It isn’t often that companies would freely reveal a beta product to the public. Then again, Xiaomi has always prided itself in being different. Its first-ever tablet, the Mi Pad, was announced last month in a “closed beta testing stage”. But at Xiaomi’s official launch event in Malaysia several weeks ago, both Xiaomi co-founder Bin Lin and Xiaomi Global VP Hugo Barra were seen toting their own Mi Pads – and weren’t shy in showing them off to members of the media.
We met Barra again a few days ago, and once again he was carrying his Mi Pad about. We had a glimpse of the Mi Pad at the launch event earlier, and here’s what we think of it.
The Mi Pad is the first tablet to be powered by NVIDIA’s Tegra K1 chipset, featuring four Cortex-A15 cores running at 2.2GHz and a fifth companion core in a 4+1 array that NVIDIA has pioneered with its Tegra processors. The focus, however, shifts to the chipset’s GPU on the Tegra K1, which sports 192 Kepler-based cores, which NVIDIA has claimed to be 1.5 times more efficient than other mobile GPUs in the market.
Naturally, this is a very powerful tablet. So powerful, Barra mentioned that the Mi Pad was the reference tablet of choice by NVIDIA to give to its developers.
The Mi Pad isn’t all about the NVIDIA chipset either: everything else about the hardware is top-of-the-range, from the 7.9-inch display with a dense 2048 x 1536 resolution to the 8MP and 5MP rear and front camera sensors respectively. And of course, at a price that starts from a mere RM776, it isn’t hard to choose this tablet over any other Android tablet available in the market.
The software inside, too, was re-imagined from MIUI’s smartphone interface to work better for tablets. It’s running on a custom build of MIUI based on Android 4.4.2, so you can be sure there’s a KitKat MIUI in the works for smartphones. Oddly enough, the Mi Pad’s UI – which shares a similar “Retina Display” resolution as the iPad Mini Retina, has a very iOS feel about it – though it is thoroughly Android and MIUI. Even though it is a beta device running on an equally beta software, the Mi Pad was snappy, fast and precisely what one would expect from a top-end device.
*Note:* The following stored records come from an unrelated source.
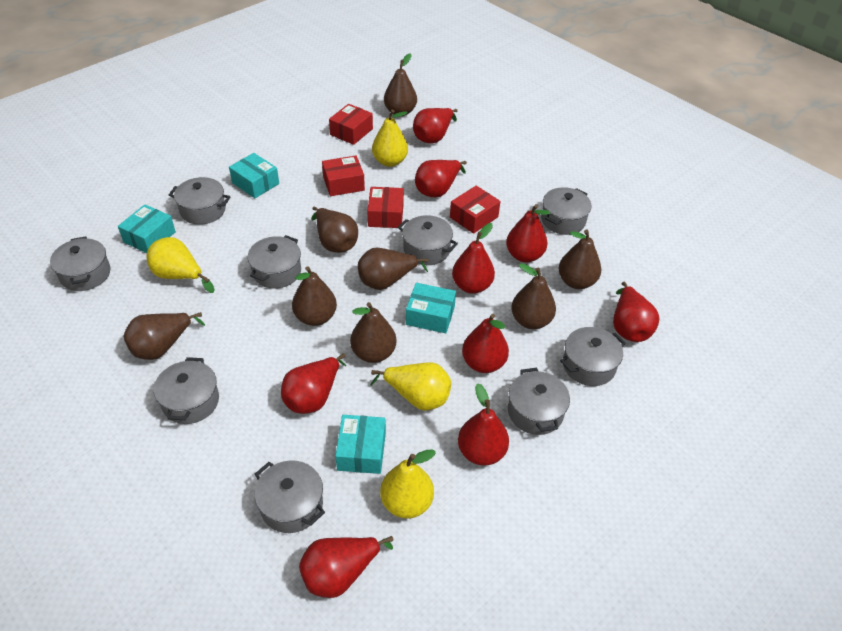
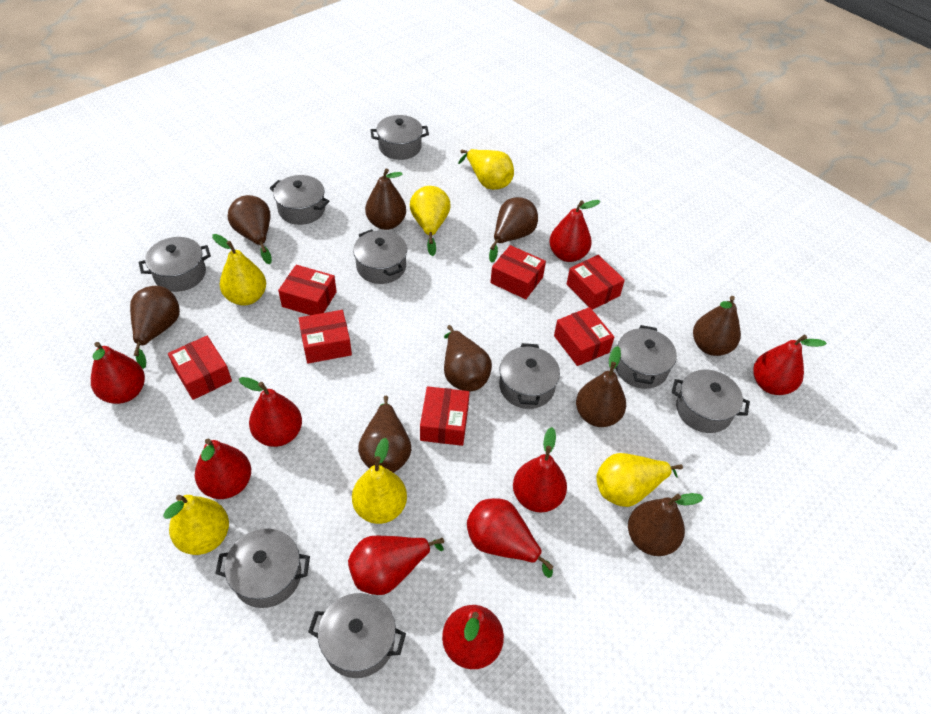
brown pear: 8 -> 9
red box: 4 -> 7
turquoise box: 4 -> 0
yellow pear: 4 -> 6

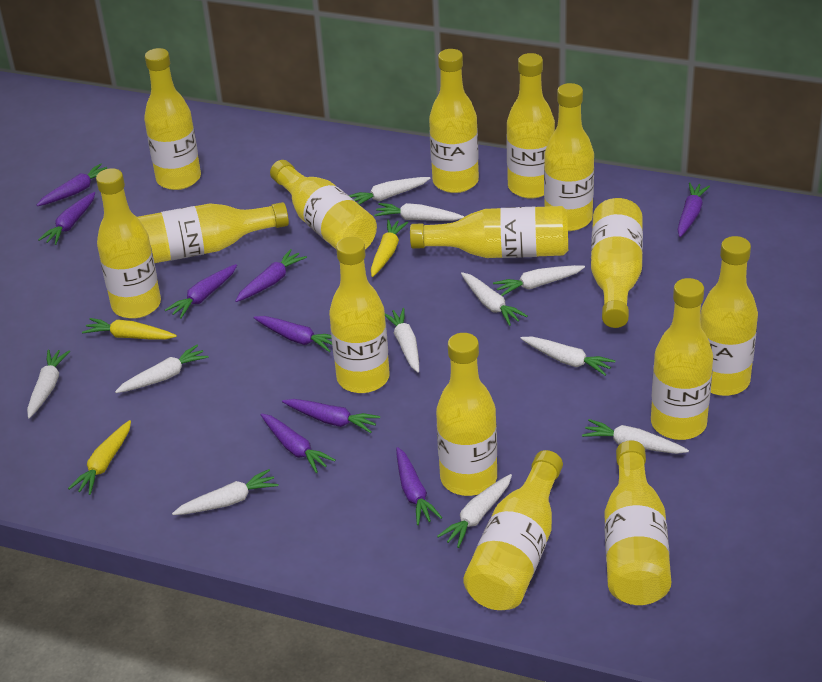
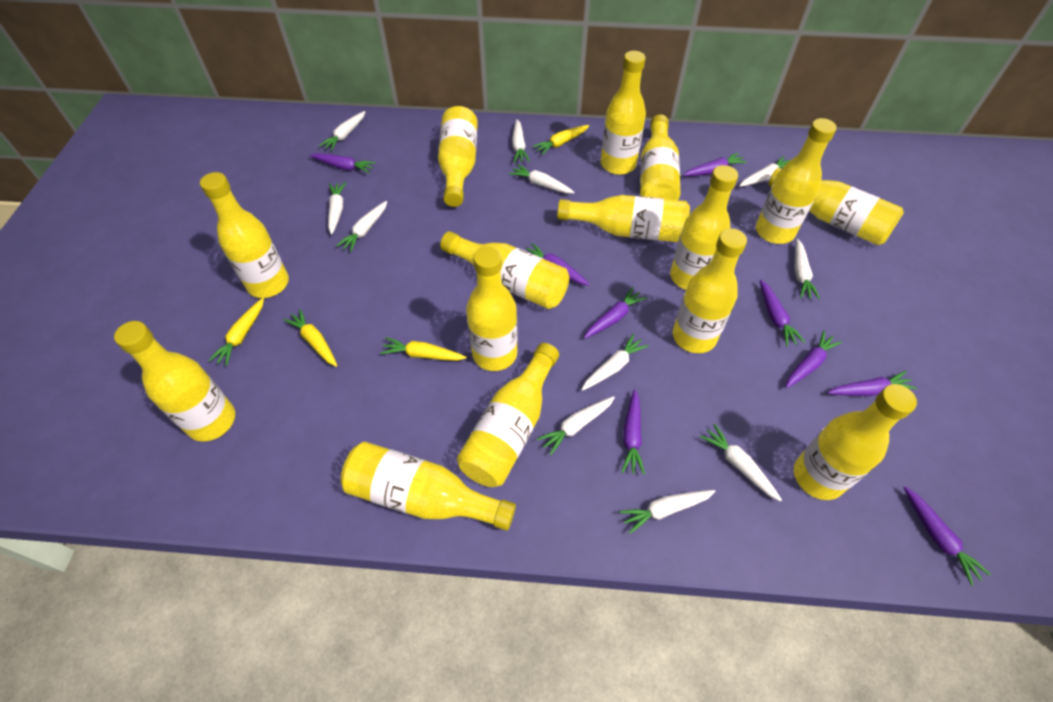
yellow carrot: 3 -> 4

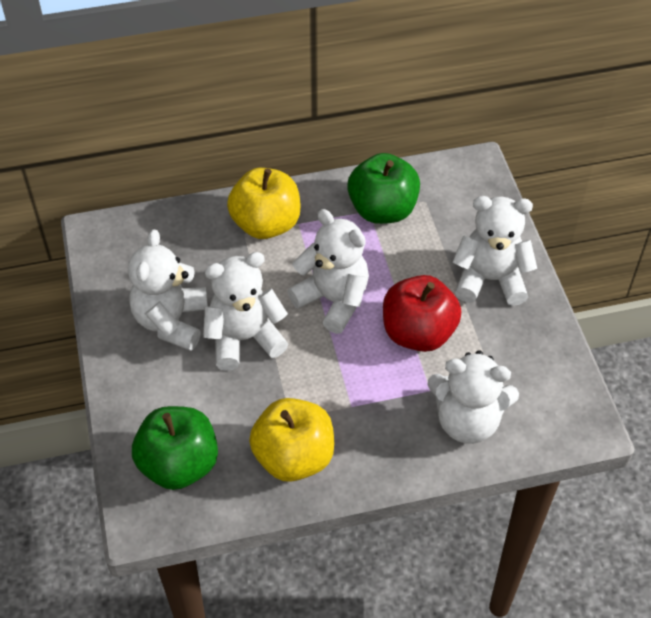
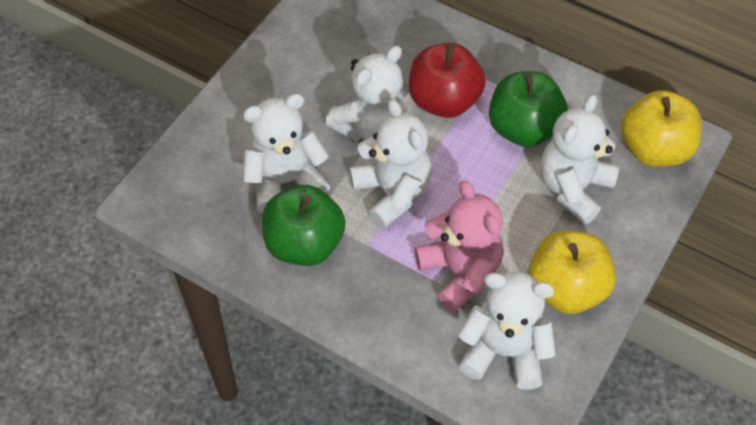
pink teddy bear: 0 -> 1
However, one aspect that did not sit too well among the members of the media who saw had a chance to touch and feel the Mi Pad was with the back. Specifically, the glossy white back cover of the Mi Pad, which was very similar to that of the Redmi Note. The glossy cover attracts oil and fingerprint stains easily, making the entire tablet look and feel rather cheap.
It was at this point that Bin Lin, who had passed his personal Mi Pad for us to snap photos, told us that this was exactly why this Mi Pad is labelled as a beta device. Bin Lin noted that the company is looking to receive as much feedback as it can about the Mi Pad before it is released for the open beta. Therefore, he added, the glossy non-removable back cover may not feature in the final retail unit of the Mi Pad when it is eventually available later this year.